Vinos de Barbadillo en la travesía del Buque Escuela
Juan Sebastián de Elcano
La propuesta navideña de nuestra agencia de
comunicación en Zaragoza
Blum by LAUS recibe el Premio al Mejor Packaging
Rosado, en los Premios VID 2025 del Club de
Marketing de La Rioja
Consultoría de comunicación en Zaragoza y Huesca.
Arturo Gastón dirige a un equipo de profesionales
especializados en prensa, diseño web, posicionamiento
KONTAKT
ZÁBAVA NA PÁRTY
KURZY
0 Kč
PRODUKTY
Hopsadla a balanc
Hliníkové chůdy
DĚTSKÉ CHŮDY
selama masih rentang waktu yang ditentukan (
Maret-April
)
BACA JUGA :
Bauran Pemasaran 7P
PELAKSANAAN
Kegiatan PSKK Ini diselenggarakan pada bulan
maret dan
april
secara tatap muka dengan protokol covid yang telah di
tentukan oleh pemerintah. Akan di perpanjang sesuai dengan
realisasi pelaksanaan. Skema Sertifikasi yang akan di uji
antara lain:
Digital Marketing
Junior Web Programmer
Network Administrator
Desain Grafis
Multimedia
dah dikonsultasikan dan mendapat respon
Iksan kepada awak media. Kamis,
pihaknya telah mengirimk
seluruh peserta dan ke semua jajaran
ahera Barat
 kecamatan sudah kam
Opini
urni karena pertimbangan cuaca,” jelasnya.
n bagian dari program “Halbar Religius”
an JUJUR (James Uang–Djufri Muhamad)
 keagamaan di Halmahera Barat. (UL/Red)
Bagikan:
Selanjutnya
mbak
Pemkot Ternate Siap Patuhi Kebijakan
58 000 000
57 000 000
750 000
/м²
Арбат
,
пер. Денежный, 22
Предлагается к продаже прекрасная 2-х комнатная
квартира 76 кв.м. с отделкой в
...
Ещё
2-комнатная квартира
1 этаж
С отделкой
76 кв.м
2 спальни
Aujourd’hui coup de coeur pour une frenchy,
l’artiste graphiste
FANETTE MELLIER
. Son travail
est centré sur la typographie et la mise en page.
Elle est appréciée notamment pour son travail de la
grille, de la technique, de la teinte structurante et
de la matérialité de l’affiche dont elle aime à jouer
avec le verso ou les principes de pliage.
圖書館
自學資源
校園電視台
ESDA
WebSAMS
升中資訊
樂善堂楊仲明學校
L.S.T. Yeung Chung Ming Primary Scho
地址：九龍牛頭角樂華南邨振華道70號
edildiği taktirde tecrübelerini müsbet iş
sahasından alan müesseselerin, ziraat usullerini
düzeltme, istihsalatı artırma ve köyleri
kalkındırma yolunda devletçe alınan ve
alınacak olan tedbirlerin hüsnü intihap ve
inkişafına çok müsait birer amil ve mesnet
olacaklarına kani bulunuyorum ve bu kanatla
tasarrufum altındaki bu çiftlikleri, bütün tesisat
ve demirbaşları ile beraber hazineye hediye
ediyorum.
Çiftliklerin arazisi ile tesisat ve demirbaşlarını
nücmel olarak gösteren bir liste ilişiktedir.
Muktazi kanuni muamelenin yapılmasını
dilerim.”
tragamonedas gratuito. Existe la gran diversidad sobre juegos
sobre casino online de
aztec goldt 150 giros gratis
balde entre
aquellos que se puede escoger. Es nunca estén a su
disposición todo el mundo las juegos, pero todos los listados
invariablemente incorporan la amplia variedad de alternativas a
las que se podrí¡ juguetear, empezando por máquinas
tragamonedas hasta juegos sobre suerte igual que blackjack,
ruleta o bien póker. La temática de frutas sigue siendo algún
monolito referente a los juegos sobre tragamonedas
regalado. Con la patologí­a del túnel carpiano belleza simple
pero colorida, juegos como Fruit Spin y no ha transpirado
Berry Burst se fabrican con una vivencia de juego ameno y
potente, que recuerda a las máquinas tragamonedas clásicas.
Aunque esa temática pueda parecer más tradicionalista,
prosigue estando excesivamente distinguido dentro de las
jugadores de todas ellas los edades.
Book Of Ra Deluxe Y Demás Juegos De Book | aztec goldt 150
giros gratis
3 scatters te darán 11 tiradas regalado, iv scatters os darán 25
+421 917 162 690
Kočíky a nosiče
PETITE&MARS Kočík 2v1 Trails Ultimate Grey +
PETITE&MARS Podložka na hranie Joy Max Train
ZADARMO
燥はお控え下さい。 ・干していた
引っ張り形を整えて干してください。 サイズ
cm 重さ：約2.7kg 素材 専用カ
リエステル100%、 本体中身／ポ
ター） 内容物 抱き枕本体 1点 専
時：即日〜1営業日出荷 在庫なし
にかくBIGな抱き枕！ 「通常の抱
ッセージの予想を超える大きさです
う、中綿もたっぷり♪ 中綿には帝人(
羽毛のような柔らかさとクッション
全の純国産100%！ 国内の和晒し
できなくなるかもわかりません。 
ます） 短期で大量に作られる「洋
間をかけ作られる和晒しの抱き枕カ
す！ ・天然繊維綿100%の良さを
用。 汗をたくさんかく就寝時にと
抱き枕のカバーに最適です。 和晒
--------------------------------
▶ _Exercise directions_:
Pull the text from every one of the records above and copy each line word for word.

▶ _Task solution_:
Vinos de Barbadillo en la travesía del Buque Escuela
Juan Sebastián de Elcano
La propuesta navideña de nuestra agencia de
comunicación en Zaragoza
Blum by LAUS recibe el Premio al Mejor Packaging
Rosado, en los Premios VID 2025 del Club de
Marketing de La Rioja
Consultoría de comunicación en Zaragoza y Huesca.
Arturo Gastón dirige a un equipo de profesionales
especializados en prensa, diseño web, posicionamiento
KONTAKT
ZÁBAVA NA PÁRTY
KURZY
0 Kč
PRODUKTY
Hopsadla a balanc
Hliníkové chůdy
DĚTSKÉ CHŮDY
selama masih rentang waktu yang ditentukan (
Maret-April
)
BACA JUGA :
Bauran Pemasaran 7P
PELAKSANAAN
Kegiatan PSKK Ini diselenggarakan pada bulan
maret dan
april
secara tatap muka dengan protokol covid yang telah di
tentukan oleh pemerintah. Akan di perpanjang sesuai dengan
realisasi pelaksanaan. Skema Sertifikasi yang akan di uji
antara lain:
Digital Marketing
Junior Web Programmer
Network Administrator
Desain Grafis
Multimedia
dah dikonsultasikan dan mendapat respon
Iksan kepada awak media. Kamis,
pihaknya telah mengirimk
seluruh peserta dan ke semua jajaran
ahera Barat
 kecamatan sudah kam
Opini
urni karena pertimbangan cuaca,” jelasnya.
n bagian dari program “Halbar Religius”
an JUJUR (James Uang–Djufri Muhamad)
 keagamaan di Halmahera Barat. (UL/Red)
Bagikan:
Selanjutnya
mbak
Pemkot Ternate Siap Patuhi Kebijakan
58 000 000
57 000 000
750 000
/м²
Арбат
,
пер. Денежный, 22
Предлагается к продаже прекрасная 2-х комнатная
квартира 76 кв.м. с отделкой в
...
Ещё
2-комнатная квартира
1 этаж
С отделкой
76 кв.м
2 спальни
Aujourd’hui coup de coeur pour une frenchy,
l’artiste graphiste
FANETTE MELLIER
. Son travail
est centré sur la typographie et la mise en page.
Elle est appréciée notamment pour son travail de la
grille, de la technique, de la teinte structurante et
de la matérialité de l’affiche dont elle aime à jouer
avec le verso ou les principes de pliage.
圖書館
自學資源
校園電視台
ESDA
WebSAMS
升中資訊
樂善堂楊仲明學校
L.S.T. Yeung Chung Ming Primary Scho
地址：九龍牛頭角樂華南邨振華道70號
edildiği taktirde tecrübelerini müsbet iş
sahasından alan müesseselerin, ziraat usullerini
düzeltme, istihsalatı artırma ve köyleri
kalkındırma yolunda devletçe alınan ve
alınacak olan tedbirlerin hüsnü intihap ve
inkişafına çok müsait birer amil ve mesnet
olacaklarına kani bulunuyorum ve bu kanatla
tasarrufum altındaki bu çiftlikleri, bütün tesisat
ve demirbaşları ile beraber hazineye hediye
ediyorum.
Çiftliklerin arazisi ile tesisat ve demirbaşlarını
nücmel olarak gösteren bir liste ilişiktedir.
Muktazi kanuni muamelenin yapılmasını
dilerim.”
tragamonedas gratuito. Existe la gran diversidad sobre juegos
sobre casino online de
aztec goldt 150 giros gratis
balde entre
aquellos que se puede escoger. Es nunca estén a su
disposición todo el mundo las juegos, pero todos los listados
invariablemente incorporan la amplia variedad de alternativas a
las que se podrí¡ juguetear, empezando por máquinas
tragamonedas hasta juegos sobre suerte igual que blackjack,
ruleta o bien póker. La temática de frutas sigue siendo algún
monolito referente a los juegos sobre tragamonedas
regalado. Con la patologí­a del túnel carpiano belleza simple
pero colorida, juegos como Fruit Spin y no ha transpirado
Berry Burst se fabrican con una vivencia de juego ameno y
potente, que recuerda a las máquinas tragamonedas clásicas.
Aunque esa temática pueda parecer más tradicionalista,
prosigue estando excesivamente distinguido dentro de las
jugadores de todas ellas los edades.
Book Of Ra Deluxe Y Demás Juegos De Book | aztec goldt 150
giros gratis
3 scatters te darán 11 tiradas regalado, iv scatters os darán 25
+421 917 162 690
Kočíky a nosiče
PETITE&MARS Kočík 2v1 Trails Ultimate Grey +
PETITE&MARS Podložka na hranie Joy Max Train
ZADARMO
燥はお控え下さい。 ・干していた
引っ張り形を整えて干してください。 サイズ
cm 重さ：約2.7kg 素材 専用カ
リエステル100%、 本体中身／ポ
ター） 内容物 抱き枕本体 1点 専
時：即日〜1営業日出荷 在庫なし
にかくBIGな抱き枕！ 「通常の抱
ッセージの予想を超える大きさです
う、中綿もたっぷり♪ 中綿には帝人(
羽毛のような柔らかさとクッション
全の純国産100%！ 国内の和晒し
できなくなるかもわかりません。 
ます） 短期で大量に作られる「洋
間をかけ作られる和晒しの抱き枕カ
す！ ・天然繊維綿100%の良さを
用。 汗をたくさんかく就寝時にと
抱き枕のカバーに最適です。 和晒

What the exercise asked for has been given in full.